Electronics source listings
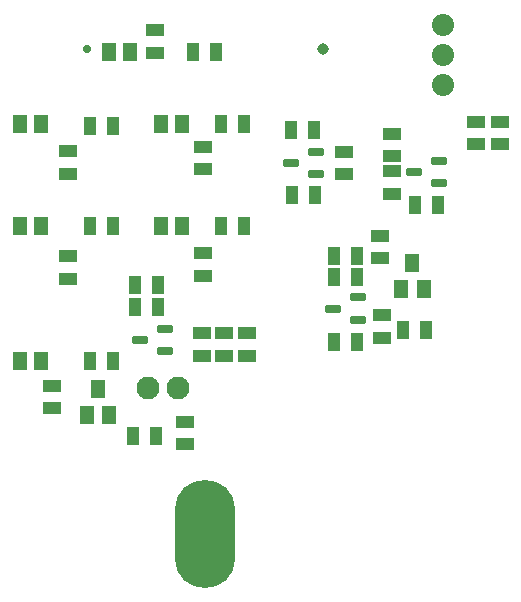
<source format=gbs>
G04*
G04 #@! TF.GenerationSoftware,Altium Limited,Altium Designer,23.8.1 (32)*
G04*
G04 Layer_Color=16711935*
%FSLAX44Y44*%
%MOMM*%
G71*
G04*
G04 #@! TF.SameCoordinates,C7883470-4D28-45A4-81C0-78593BF10AE1*
G04*
G04*
G04 #@! TF.FilePolarity,Negative*
G04*
G01*
G75*
%ADD30R,1.3000X1.6000*%
%ADD36C,1.9400*%
%ADD37C,1.8750*%
%ADD38C,0.9750*%
%ADD39C,0.7250*%
%ADD40O,5.1500X9.1500*%
%ADD56R,1.1500X1.5500*%
%ADD57R,1.5300X1.0700*%
%ADD58R,1.0700X1.5300*%
G04:AMPARAMS|DCode=59|XSize=1.39mm|YSize=0.74mm|CornerRadius=0.1487mm|HoleSize=0mm|Usage=FLASHONLY|Rotation=180.000|XOffset=0mm|YOffset=0mm|HoleType=Round|Shape=RoundedRectangle|*
%AMROUNDEDRECTD59*
21,1,1.3900,0.4425,0,0,180.0*
21,1,1.0925,0.7400,0,0,180.0*
1,1,0.2975,-0.5463,0.2213*
1,1,0.2975,0.5463,0.2213*
1,1,0.2975,0.5463,-0.2213*
1,1,0.2975,-0.5463,-0.2213*
%
%ADD59ROUNDEDRECTD59*%
D30*
X1020970Y1211580D02*
D03*
X1038970D02*
D03*
X946040Y949960D02*
D03*
X964040D02*
D03*
X1065530Y1064260D02*
D03*
X1083530D02*
D03*
X946040D02*
D03*
X964040D02*
D03*
X1065530Y1150620D02*
D03*
X1083530D02*
D03*
X946040D02*
D03*
X964040D02*
D03*
D36*
X1054100Y927100D02*
D03*
X1079500D02*
D03*
D37*
X1304290Y1234440D02*
D03*
Y1209040D02*
D03*
Y1183640D02*
D03*
D38*
X1202360Y1214120D02*
D03*
D39*
X1002360D02*
D03*
D40*
X1102360Y803910D02*
D03*
D56*
X1021690Y904670D02*
D03*
X1002690D02*
D03*
X1012190Y926670D02*
D03*
X1287730Y1010920D02*
D03*
X1268730D02*
D03*
X1278230Y1032920D02*
D03*
D57*
X1085850Y898550D02*
D03*
Y879450D02*
D03*
X1250950Y1056030D02*
D03*
Y1036930D02*
D03*
X1252220Y988720D02*
D03*
Y969620D02*
D03*
X1060450Y1210920D02*
D03*
Y1230020D02*
D03*
X1261110Y1091540D02*
D03*
Y1110640D02*
D03*
X1352550Y1133450D02*
D03*
Y1152550D02*
D03*
X1261110Y1123290D02*
D03*
Y1142390D02*
D03*
X1332230Y1133450D02*
D03*
Y1152550D02*
D03*
X1220470Y1127150D02*
D03*
Y1108050D02*
D03*
X1099820Y973480D02*
D03*
Y954380D02*
D03*
X1137920Y973480D02*
D03*
Y954380D02*
D03*
X1118870Y973480D02*
D03*
Y954380D02*
D03*
X972820Y909930D02*
D03*
Y929030D02*
D03*
X1101090Y1022300D02*
D03*
Y1041400D02*
D03*
X986790Y1019760D02*
D03*
Y1038860D02*
D03*
X1101090Y1112470D02*
D03*
Y1131570D02*
D03*
X986790Y1108710D02*
D03*
Y1127810D02*
D03*
D58*
X1061110Y886460D02*
D03*
X1042010D02*
D03*
X1270610Y976630D02*
D03*
X1289710D02*
D03*
X1111910Y1211580D02*
D03*
X1092810D02*
D03*
X1299870Y1082040D02*
D03*
X1280770D02*
D03*
X1231290Y1038860D02*
D03*
X1212190D02*
D03*
Y1021080D02*
D03*
X1231290D02*
D03*
Y966470D02*
D03*
X1212190D02*
D03*
X1005180Y949960D02*
D03*
X1024280D02*
D03*
X1195730Y1090930D02*
D03*
X1176630D02*
D03*
X1175360Y1145540D02*
D03*
X1194460D02*
D03*
X1062380Y995680D02*
D03*
X1043280D02*
D03*
Y1014730D02*
D03*
X1062380D02*
D03*
X1116330Y1064260D02*
D03*
X1135430D02*
D03*
X1005180D02*
D03*
X1024280D02*
D03*
X1116330Y1150620D02*
D03*
X1135430D02*
D03*
X1005180Y1149350D02*
D03*
X1024280D02*
D03*
D59*
X1300870Y1119480D02*
D03*
Y1100480D02*
D03*
X1279770Y1109980D02*
D03*
X1232290Y1003910D02*
D03*
Y984910D02*
D03*
X1211190Y994410D02*
D03*
X1196730Y1127100D02*
D03*
Y1108100D02*
D03*
X1175630Y1117600D02*
D03*
X1068460Y977240D02*
D03*
Y958240D02*
D03*
X1047360Y967740D02*
D03*
M02*

</source>
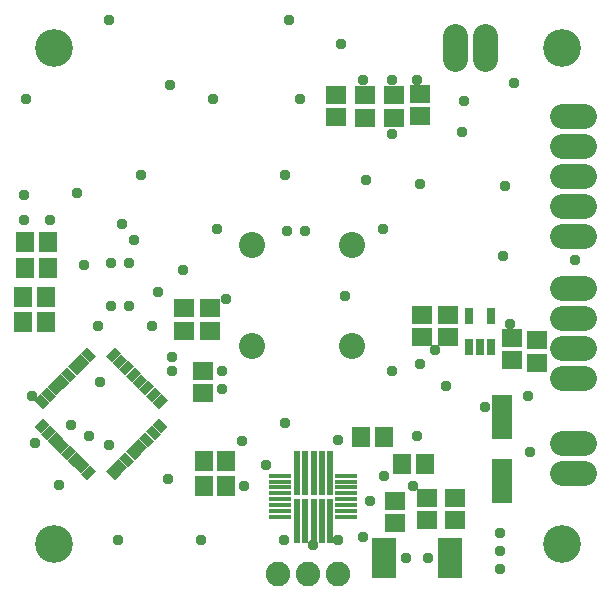
<source format=gbr>
G04 EAGLE Gerber RS-274X export*
G75*
%MOMM*%
%FSLAX34Y34*%
%LPD*%
%INSoldermask Top*%
%IPPOS*%
%AMOC8*
5,1,8,0,0,1.08239X$1,22.5*%
G01*
%ADD10R,1.981200X0.457200*%
%ADD11R,0.508000X3.759200*%
%ADD12R,0.743200X1.053200*%
%ADD13C,3.203200*%
%ADD14C,2.082800*%
%ADD15R,1.503200X1.703200*%
%ADD16R,1.703200X1.503200*%
%ADD17C,2.082800*%
%ADD18R,1.803200X1.503200*%
%ADD19R,1.503200X1.803200*%
%ADD20R,1.803200X3.703200*%
%ADD21C,2.203200*%
%ADD22R,0.753200X1.403200*%
%ADD23R,2.003200X3.403200*%
%ADD24C,0.959600*%


D10*
X231420Y97500D03*
X231420Y92500D03*
X231420Y87500D03*
X231420Y82500D03*
X231420Y77500D03*
X231420Y72500D03*
X231420Y67500D03*
X231420Y62500D03*
D11*
X246000Y59420D03*
X253000Y59420D03*
X260000Y59420D03*
X267000Y59420D03*
X274000Y59420D03*
D10*
X287564Y62500D03*
X287564Y67500D03*
X287564Y72500D03*
X287564Y77500D03*
X287564Y82500D03*
X287564Y87500D03*
X287564Y92500D03*
X287564Y97500D03*
D11*
X274000Y99564D03*
X267000Y99564D03*
X260000Y99564D03*
X253000Y99564D03*
X246000Y99564D03*
D12*
G36*
X28876Y133219D02*
X23621Y138474D01*
X31068Y145921D01*
X36323Y140666D01*
X28876Y133219D01*
G37*
G36*
X34533Y127562D02*
X29278Y132817D01*
X36725Y140264D01*
X41980Y135009D01*
X34533Y127562D01*
G37*
G36*
X40190Y121905D02*
X34935Y127160D01*
X42382Y134607D01*
X47637Y129352D01*
X40190Y121905D01*
G37*
G36*
X45847Y116249D02*
X40592Y121504D01*
X48039Y128951D01*
X53294Y123696D01*
X45847Y116249D01*
G37*
G36*
X51504Y110592D02*
X46249Y115847D01*
X53696Y123294D01*
X58951Y118039D01*
X51504Y110592D01*
G37*
G36*
X57090Y105006D02*
X51835Y110261D01*
X59282Y117708D01*
X64537Y112453D01*
X57090Y105006D01*
G37*
G36*
X62747Y99349D02*
X57492Y104604D01*
X64939Y112051D01*
X70194Y106796D01*
X62747Y99349D01*
G37*
G36*
X68403Y93692D02*
X63148Y98947D01*
X70595Y106394D01*
X75850Y101139D01*
X68403Y93692D01*
G37*
G36*
X96781Y98876D02*
X91526Y93621D01*
X84079Y101068D01*
X89334Y106323D01*
X96781Y98876D01*
G37*
G36*
X102438Y104533D02*
X97183Y99278D01*
X89736Y106725D01*
X94991Y111980D01*
X102438Y104533D01*
G37*
G36*
X108095Y110190D02*
X102840Y104935D01*
X95393Y112382D01*
X100648Y117637D01*
X108095Y110190D01*
G37*
G36*
X113751Y115847D02*
X108496Y110592D01*
X101049Y118039D01*
X106304Y123294D01*
X113751Y115847D01*
G37*
G36*
X119408Y121504D02*
X114153Y116249D01*
X106706Y123696D01*
X111961Y128951D01*
X119408Y121504D01*
G37*
G36*
X125065Y127160D02*
X119810Y121905D01*
X112363Y129352D01*
X117618Y134607D01*
X125065Y127160D01*
G37*
G36*
X130722Y132817D02*
X125467Y127562D01*
X118020Y135009D01*
X123275Y140264D01*
X130722Y132817D01*
G37*
G36*
X136379Y138474D02*
X131124Y133219D01*
X123677Y140666D01*
X128932Y145921D01*
X136379Y138474D01*
G37*
G36*
X131124Y166781D02*
X136379Y161526D01*
X128932Y154079D01*
X123677Y159334D01*
X131124Y166781D01*
G37*
G36*
X125467Y172438D02*
X130722Y167183D01*
X123275Y159736D01*
X118020Y164991D01*
X125467Y172438D01*
G37*
G36*
X119810Y178095D02*
X125065Y172840D01*
X117618Y165393D01*
X112363Y170648D01*
X119810Y178095D01*
G37*
G36*
X114153Y183751D02*
X119408Y178496D01*
X111961Y171049D01*
X106706Y176304D01*
X114153Y183751D01*
G37*
G36*
X108496Y189408D02*
X113751Y184153D01*
X106304Y176706D01*
X101049Y181961D01*
X108496Y189408D01*
G37*
G36*
X102840Y195065D02*
X108095Y189810D01*
X100648Y182363D01*
X95393Y187618D01*
X102840Y195065D01*
G37*
G36*
X97183Y200722D02*
X102438Y195467D01*
X94991Y188020D01*
X89736Y193275D01*
X97183Y200722D01*
G37*
G36*
X91526Y206379D02*
X96781Y201124D01*
X89334Y193677D01*
X84079Y198932D01*
X91526Y206379D01*
G37*
G36*
X63219Y201124D02*
X68474Y206379D01*
X75921Y198932D01*
X70666Y193677D01*
X63219Y201124D01*
G37*
G36*
X57562Y195467D02*
X62817Y200722D01*
X70264Y193275D01*
X65009Y188020D01*
X57562Y195467D01*
G37*
G36*
X51905Y189810D02*
X57160Y195065D01*
X64607Y187618D01*
X59352Y182363D01*
X51905Y189810D01*
G37*
G36*
X46249Y184153D02*
X51504Y189408D01*
X58951Y181961D01*
X53696Y176706D01*
X46249Y184153D01*
G37*
G36*
X40592Y178496D02*
X45847Y183751D01*
X53294Y176304D01*
X48039Y171049D01*
X40592Y178496D01*
G37*
G36*
X34935Y172840D02*
X40190Y178095D01*
X47637Y170648D01*
X42382Y165393D01*
X34935Y172840D01*
G37*
G36*
X29278Y167183D02*
X34533Y172438D01*
X41980Y164991D01*
X36725Y159736D01*
X29278Y167183D01*
G37*
G36*
X23621Y161526D02*
X28876Y166781D01*
X36323Y159334D01*
X31068Y154079D01*
X23621Y161526D01*
G37*
D13*
X470000Y40000D03*
X470000Y460000D03*
X40000Y40000D03*
X40000Y460000D03*
D14*
X230000Y13904D03*
X255400Y13904D03*
X280800Y13904D03*
D15*
X14404Y248664D03*
X33404Y248664D03*
D16*
X166096Y186076D03*
X166096Y167076D03*
D15*
X14404Y227808D03*
X33404Y227808D03*
X319500Y130000D03*
X300500Y130000D03*
X335196Y107200D03*
X354196Y107200D03*
D16*
X329224Y76180D03*
X329224Y57180D03*
X356408Y78684D03*
X356408Y59684D03*
X379456Y78684D03*
X379456Y59684D03*
D17*
X380000Y450602D02*
X380000Y469398D01*
X405400Y469398D02*
X405400Y450602D01*
D18*
X279144Y419876D03*
X279144Y400876D03*
D19*
X15988Y273632D03*
X34988Y273632D03*
D15*
X15988Y295344D03*
X34988Y295344D03*
D17*
X470602Y300000D02*
X489398Y300000D01*
X489398Y325400D02*
X470602Y325400D01*
X470602Y350800D02*
X489398Y350800D01*
X489398Y376200D02*
X470602Y376200D01*
X470602Y401600D02*
X489398Y401600D01*
X489398Y100000D02*
X470602Y100000D01*
X470602Y125400D02*
X489398Y125400D01*
X489398Y180000D02*
X470602Y180000D01*
X470602Y205400D02*
X489398Y205400D01*
X489398Y230800D02*
X470602Y230800D01*
X470602Y256200D02*
X489398Y256200D01*
D20*
X420000Y147000D03*
X420000Y93000D03*
D18*
X303904Y400500D03*
X303904Y419500D03*
X327808Y400500D03*
X327808Y419500D03*
X150416Y220372D03*
X150416Y239372D03*
X172232Y220372D03*
X172232Y239372D03*
D16*
X449080Y212148D03*
X449080Y193148D03*
D18*
X427808Y195260D03*
X427808Y214260D03*
D16*
X351816Y233484D03*
X351816Y214484D03*
X373632Y233484D03*
X373632Y214484D03*
D21*
X207500Y292500D03*
X292500Y292500D03*
X292500Y207500D03*
X207500Y207500D03*
D22*
X391436Y206311D03*
X400936Y206311D03*
X410436Y206311D03*
X410436Y232313D03*
X391436Y232313D03*
D18*
X350520Y401980D03*
X350520Y420980D03*
D19*
X167284Y88392D03*
X186284Y88392D03*
D15*
X186284Y109728D03*
X167284Y109728D03*
D23*
X375472Y27432D03*
X319472Y27432D03*
D24*
X417576Y33528D03*
X417576Y48768D03*
X344424Y88392D03*
X320040Y97536D03*
X347472Y131064D03*
X234696Y42672D03*
X417576Y18288D03*
X441960Y164592D03*
X362712Y204216D03*
X54864Y140208D03*
X21336Y164592D03*
X164592Y42672D03*
X94488Y42672D03*
X182880Y170688D03*
X481584Y280416D03*
X371856Y173736D03*
X283464Y463296D03*
X387096Y414528D03*
X385572Y388620D03*
X422148Y342900D03*
X236220Y352044D03*
X114300Y352044D03*
X175260Y416052D03*
X248412Y416052D03*
X138684Y428244D03*
X16764Y416052D03*
X59436Y336804D03*
X86868Y483108D03*
X239268Y483108D03*
X318516Y306324D03*
X178308Y306324D03*
X65532Y275844D03*
X77724Y224028D03*
X123444Y224028D03*
X86868Y123444D03*
X44196Y89916D03*
X199644Y126492D03*
X443484Y117348D03*
X326136Y185928D03*
X286512Y249936D03*
X420624Y283464D03*
X350520Y344424D03*
X429768Y429768D03*
X15240Y335280D03*
X108204Y297180D03*
X137160Y94488D03*
X356616Y27432D03*
X338328Y27432D03*
X307848Y76200D03*
X79248Y176784D03*
X236220Y141732D03*
X280416Y128016D03*
X219456Y106680D03*
X182880Y185928D03*
X350520Y192024D03*
X280416Y42672D03*
X259546Y39158D03*
X426720Y225552D03*
X405384Y155448D03*
X24384Y124968D03*
X15240Y313944D03*
X97536Y310896D03*
X36576Y313944D03*
X70104Y131064D03*
X88392Y240792D03*
X88392Y277368D03*
X103632Y240792D03*
X103632Y277368D03*
X140208Y185928D03*
X140208Y198120D03*
X185928Y246888D03*
X128016Y252984D03*
X149352Y271272D03*
X237744Y304800D03*
X326136Y387096D03*
X252984Y304800D03*
X304800Y347472D03*
X301752Y432816D03*
X326136Y432816D03*
X347472Y432816D03*
X301752Y45720D03*
X201168Y88392D03*
M02*

</source>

Exercise directions => Please write out exactly, and only, the lines from the beginning of the entries through the line containing "1,1,0.2975,-0.5463,0.2213*", including both and skipping all pictures.

Solved problem =>
<source format=gbs>
G04*
G04 #@! TF.GenerationSoftware,Altium Limited,Altium Designer,23.8.1 (32)*
G04*
G04 Layer_Color=16711935*
%FSLAX44Y44*%
%MOMM*%
G71*
G04*
G04 #@! TF.SameCoordinates,C7883470-4D28-45A4-81C0-78593BF10AE1*
G04*
G04*
G04 #@! TF.FilePolarity,Negative*
G04*
G01*
G75*
%ADD30R,1.3000X1.6000*%
%ADD36C,1.9400*%
%ADD37C,1.8750*%
%ADD38C,0.9750*%
%ADD39C,0.7250*%
%ADD40O,5.1500X9.1500*%
%ADD56R,1.1500X1.5500*%
%ADD57R,1.5300X1.0700*%
%ADD58R,1.0700X1.5300*%
G04:AMPARAMS|DCode=59|XSize=1.39mm|YSize=0.74mm|CornerRadius=0.1487mm|HoleSize=0mm|Usage=FLASHONLY|Rotation=180.000|XOffset=0mm|YOffset=0mm|HoleType=Round|Shape=RoundedRectangle|*
%AMROUNDEDRECTD59*
21,1,1.3900,0.4425,0,0,180.0*
21,1,1.0925,0.7400,0,0,180.0*
1,1,0.2975,-0.5463,0.2213*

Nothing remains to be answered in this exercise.